Basic Concepts and Application of Nuclear Medicine
Abbreviations
SPECT: Single-Photon Emission Computed Tomography; PET: Positron Emission Tomography; CT: Computed Tomography; MRI: Magnetic Resonance Imaging.
Editorial
Patient Preparation for Nuclear Medicine Procedures
Like all medical procedures, nuclear medicine procedures require meticulous preparation of the patients. The rapport between the patients and nuclear medicine should be established. The physician should confirm indications for nuclear medicine. When nuclear medicine indication procedure is conformed, the physician should carefully explain to the patients the risks and benefits of a planned nuclear medicine procedure. The physician obtains informed consent from the patient and proceeds with other patient preparation steps in order to ensure an effective procedure and minimize risks to the patient. Further preparation steps can vary and may depend on targeted organs, existing comorbidities, and planned nuclear medicine procedures.

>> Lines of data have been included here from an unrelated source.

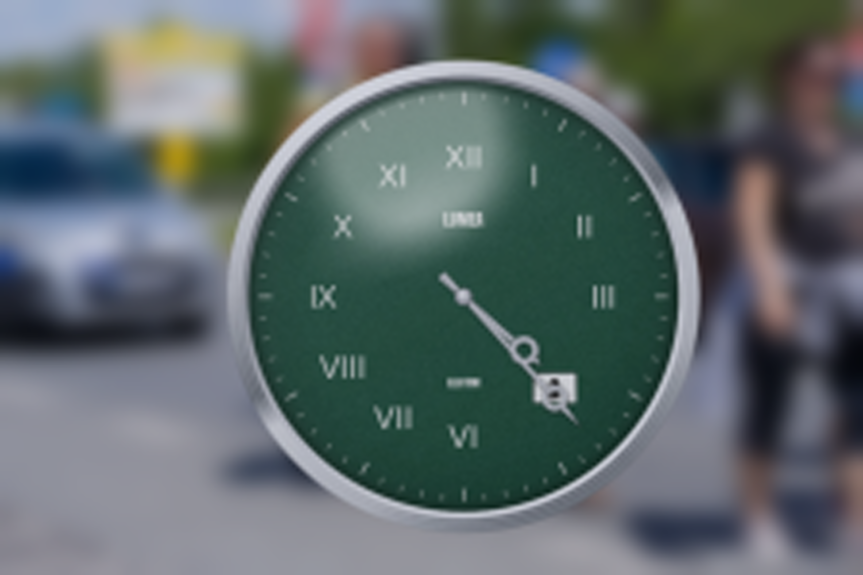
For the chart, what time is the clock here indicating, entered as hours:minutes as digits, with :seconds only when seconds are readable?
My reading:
4:23
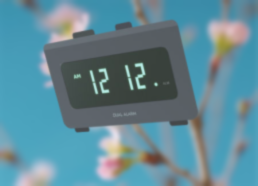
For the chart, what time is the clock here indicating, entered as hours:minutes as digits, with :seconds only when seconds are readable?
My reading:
12:12
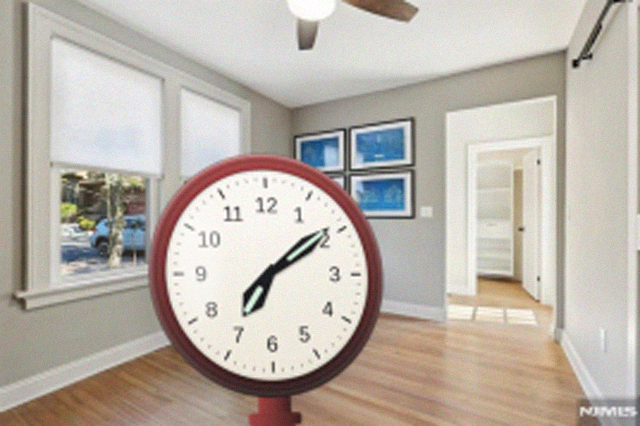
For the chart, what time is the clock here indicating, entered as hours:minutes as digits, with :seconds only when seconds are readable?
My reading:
7:09
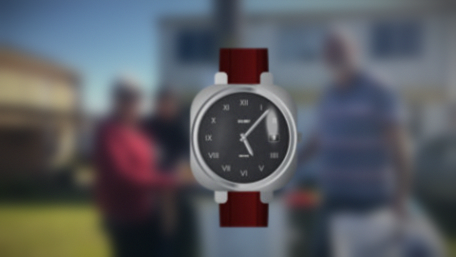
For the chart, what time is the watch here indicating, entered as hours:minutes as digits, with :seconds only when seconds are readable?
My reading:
5:07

Fasting is the commonly ordered command, but not all patients will require fasting. For instance, patients who are scheduled for 18F-FDG PET/CT imaging often need to fast for four hours beforehand. Physicians should make the required accommodations for individuals who need insulin, provided they disclose their medical problems. However, for patients for whom 18F-sodium fluoride (18F-NaF) PET/CT imaging is planned, fasting is not necessary.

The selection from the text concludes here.